Pour les mêmes motifs que ceux exposés au point 6, M. F… n’est pas fondé à soutenir que la décision en litige méconnaitrait l’article L. 423-23 du code de l’entrée et du séjour des étrangers et du droit d’asile, ni qu’elle serait entachée d’une erreur manifeste d’appréciation au regard de ses effets sur sa situation personnelle. Par suite, ces deux moyens doivent être écartés.
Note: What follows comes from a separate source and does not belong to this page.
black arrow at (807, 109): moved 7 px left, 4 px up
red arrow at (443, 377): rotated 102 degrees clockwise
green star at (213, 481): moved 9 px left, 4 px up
En cinquième et dernier lieu, aux termes de l’article L. 423-21 du code de l’entrée et du séjour des étrangers et du droit d’asile : « Dans l’année qui suit son dix-huitième anniversaire ou s’il entre dans les prévisions de l’article L. 421-35, l’étranger qui justifie par tout moyen avoir résidé habituellement en France depuis qu’il a atteint au plus l’âge de treize ans avec au moins un de ses parents se voit délivrer une carte de séjour temporaire portant la mention « vie privée et familiale » d’une durée d’un an. La condition prévue à l’article L. 412-1 n’est pas opposable ».
La demande de titre de séjour de M. F… ayant été présentée postérieurement à l’expiration de l’année suivant son dix-huitième anniversaire, il n’est pas fondé à soutenir, en tout état de cause, qu’il pouvait obtenir un titre de séjour sur le fondement de ces dispositions. Ce moyen doit par suite également être écarté.
Il résulte de ce qui précède que M. F… n’est pas fondé à demander l’annulation de l’arrêté du préfet de Loir-et-Cher du 8 mars 2024.
Sur les frais d’instance :
Les dispositions de l’article L. 761-1 du code de justice administrative font obstacle à ce que soit mise à la charge de l’État, qui n’est pas, dans la présente instance, la partie perdante, la somme que M. F… demande au titre des frais exposés par lui et non compris dans les dépens.
D E C I D E :
Article 1er : La requête de M. F… est rejetée.
Article 2 : Le présent jugement sera notifié à M. B… F… et au préfet de Loir-et-Cher.
Délibéré après l’audience du 18 février 2026, à laquelle siégeaient :
M. Samuel Deliancourt, président,
M. Jean-Luc Jaosidy, premier conseiller,
Mme Aurore Bardet, conseillère.
Rendu public par mise à disposition au greffe le 25 février 2026.
Le rapporteur
Jean-Luc D…
Le président,
Samuel DELIANCOURT
La greffière,
Aurore MARTIN
La République mande et ordonne au préfet de Loir-et-Cher en ce qui le concerne ou à tous commissaires de justice à ce requis en ce qui concerne les voies de droit commun, contre les parties privées, de pourvoir à l’exécution de la présente décision.